懲役9か月は短いようだが余罪多すぎでもう3年半も身柄拘束されたままで、いつまで続くのかしら。このまゝでは終身刑になつてもおかしくない。

《港區國安法》首案被告唐英傑2020年7月1日駕駛插有「光復香港 時代革命」旗幟電單車撞向警員,翌年被裁定煽動他人分裂國家罪及恐怖活動罪成,判囚9年。懲教署立德學院昨舉行畢業典禮,身為學員的唐擔任持旗手負責升國旗。
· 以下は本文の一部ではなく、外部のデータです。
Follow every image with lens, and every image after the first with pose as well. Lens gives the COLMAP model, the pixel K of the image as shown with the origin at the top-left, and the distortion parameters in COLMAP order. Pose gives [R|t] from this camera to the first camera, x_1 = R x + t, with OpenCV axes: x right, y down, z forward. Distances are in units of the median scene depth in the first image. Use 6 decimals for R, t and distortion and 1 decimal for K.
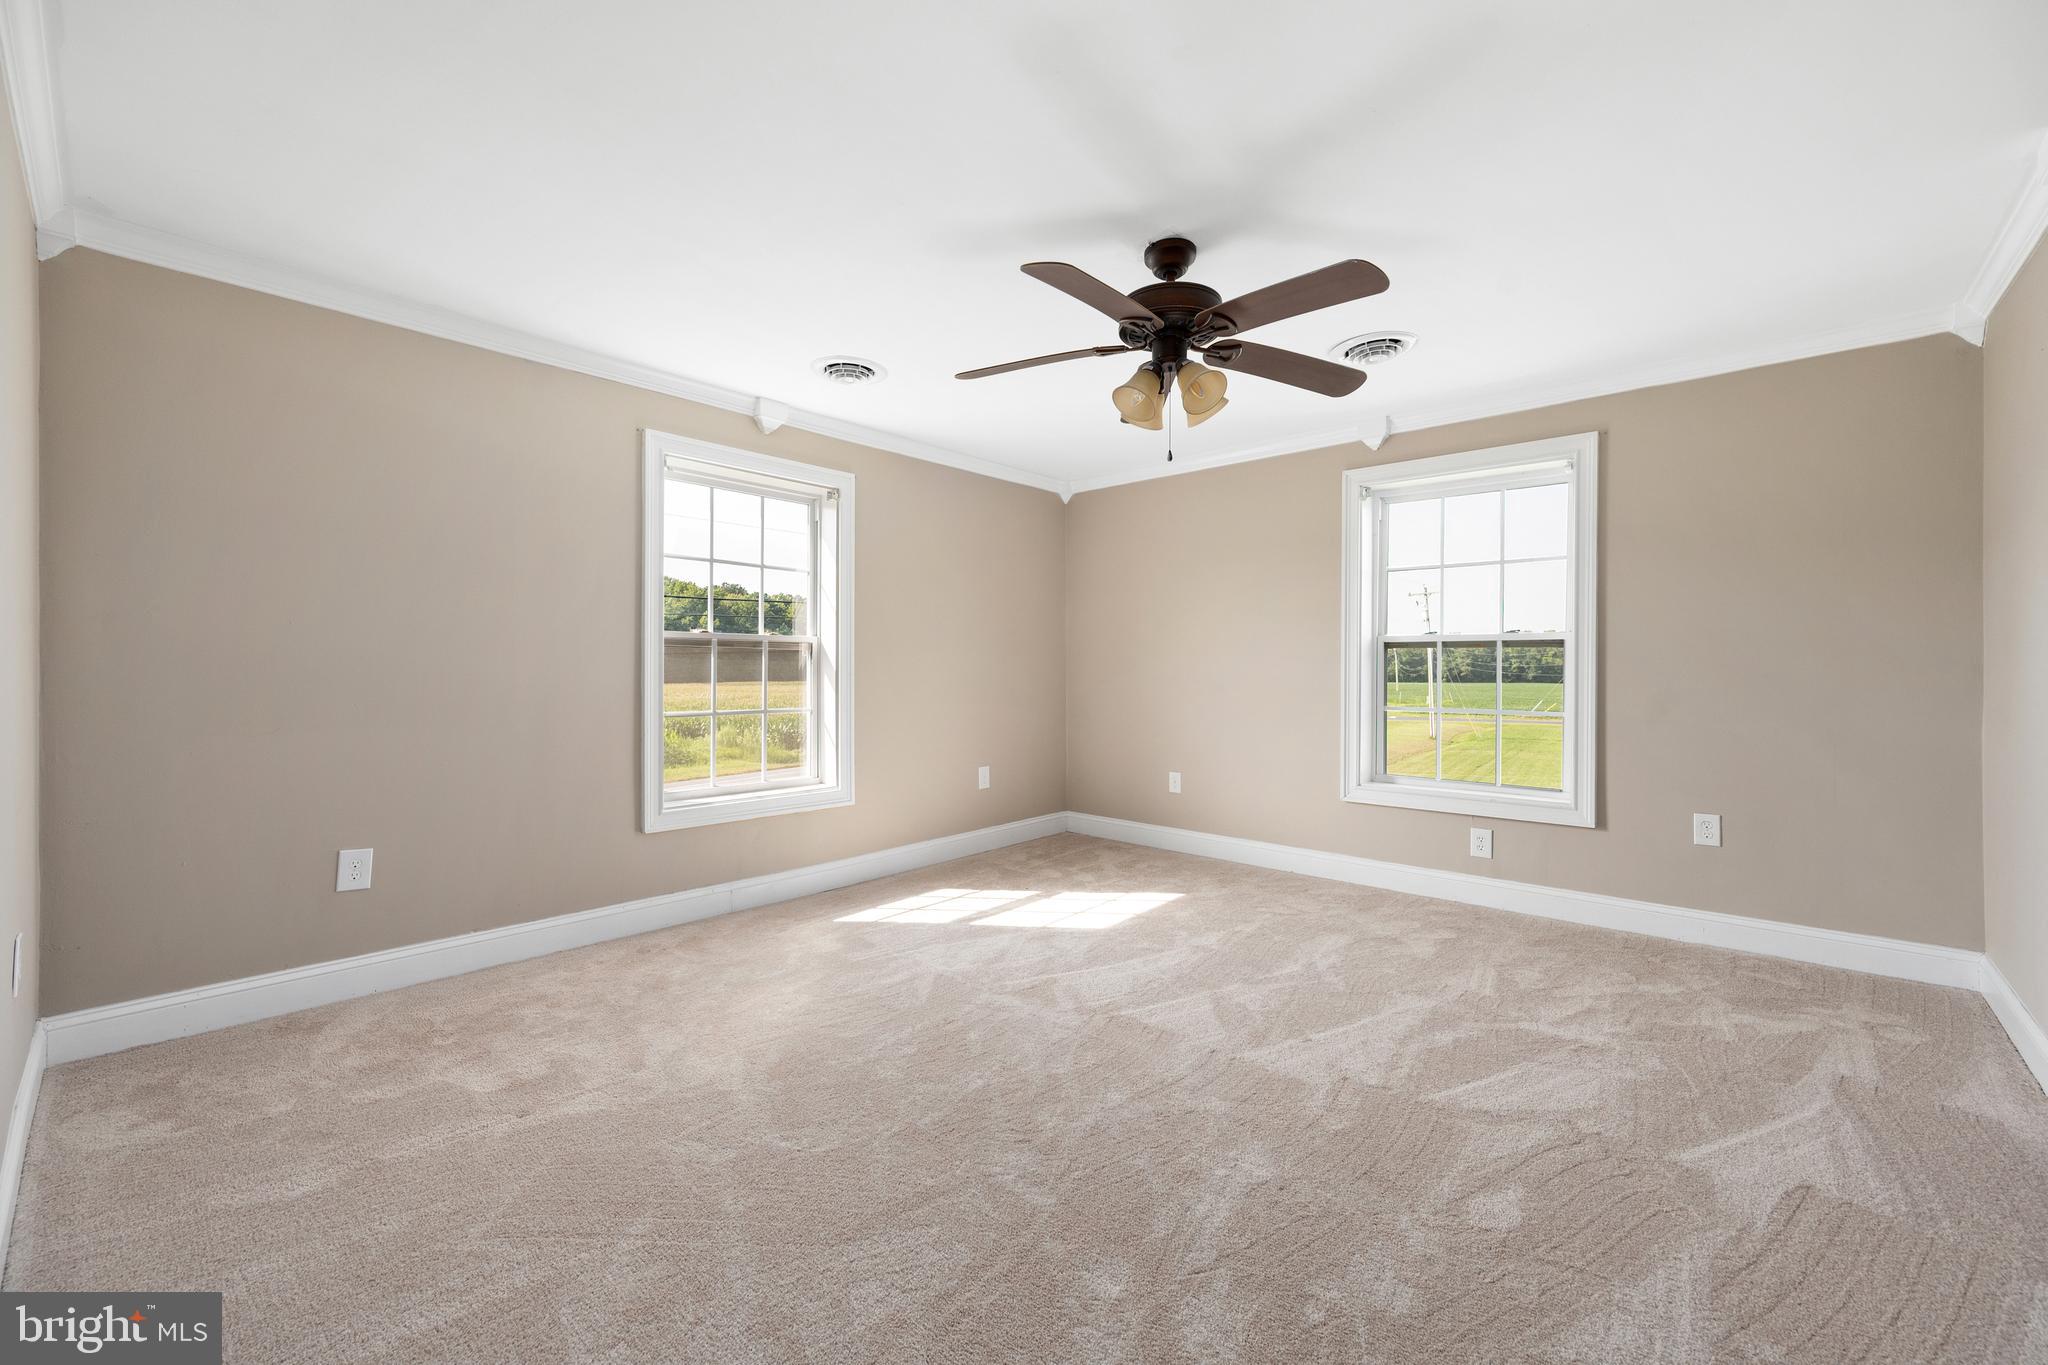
lens RADIAL K [[833.5, 0, 1022.1], [0, 833.5, 676.4], [0, 0, 1]] dist [0.004417, 0.001053]
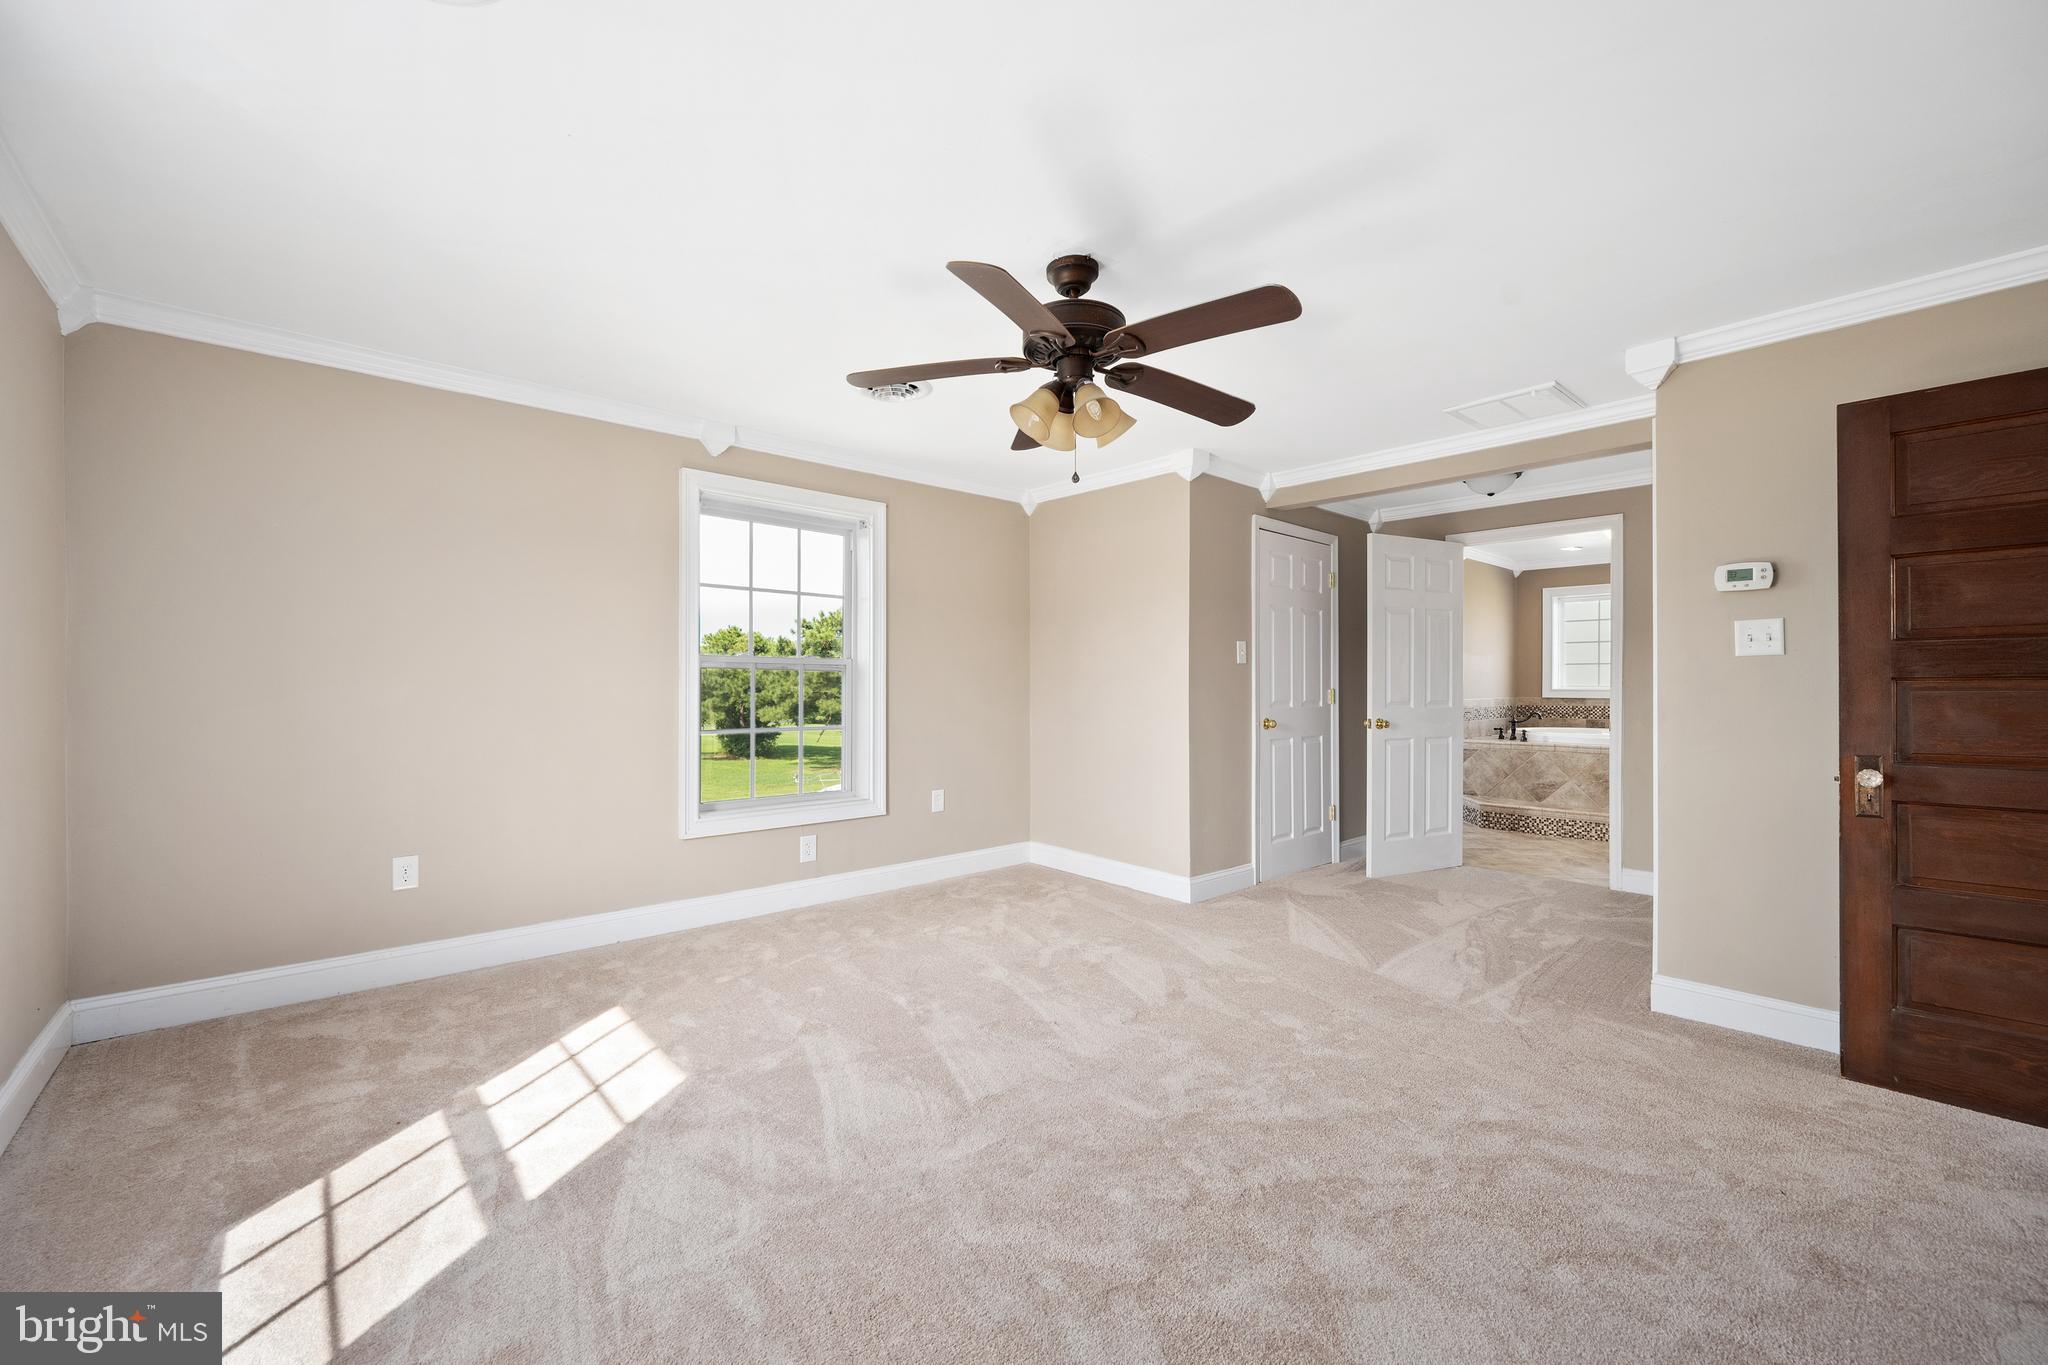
lens RADIAL K [[833.5, 0, 1024.1], [0, 833.5, 681.8], [0, 0, 1]] dist [0.004417, 0.001053]
pose [[0.093159, 0.002703, 0.995648, -0.526932], [0.009232, 0.999951, -0.003579, -0.013359], [-0.995608, 0.009525, 0.093130, 0.630815]]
他昨稱犯事入獄造成很多難以彌補的遺憾,包括無法參與妹妹畢業典禮及婚禮,「長兄為父,卻無法送上祝福」;去年亦無法見愛犬最後一面。

「香港国家安全維持法」事件の最初の被告である唐英潔は2020年7月1日に「香港時代革命解放」の旗を掲げたバイクを運転して警察官に突っ込んだ行為で翌年、第三者を扇動して国家分裂とテロ行為の罪で有罪判決を受け懲役9年を宣告された。矯正局の立徳学院では8日、卒業式が行われ唐英傑は学生として国旗の旗手と国旗掲揚の責任者を務めた。唐英傑は犯罪を犯し投獄されたことで妹の卒業式や父親代わりだつた一番上の兄の婚礼に出席できなかったなど取り返しのつかない後悔をたくさんしていると語った。昨年亡くなった愛犬との最後の別れもできなかった。

政治的に誤つた行為をしでかしたことで国家安全維持法で有罪となつた青年が更生したといふ。香港政府矯正局のこの更生政策の成功といふ記事であるが深読みすると「この罪で逮捕されたことで取り返しのつかない大切な時間を失つた」ことへの後悔であつて「自分が間違つたことをした」といふことへの反省が書かれてゐない。これは記事の意図的なdiscoursの妙なのかもしれない。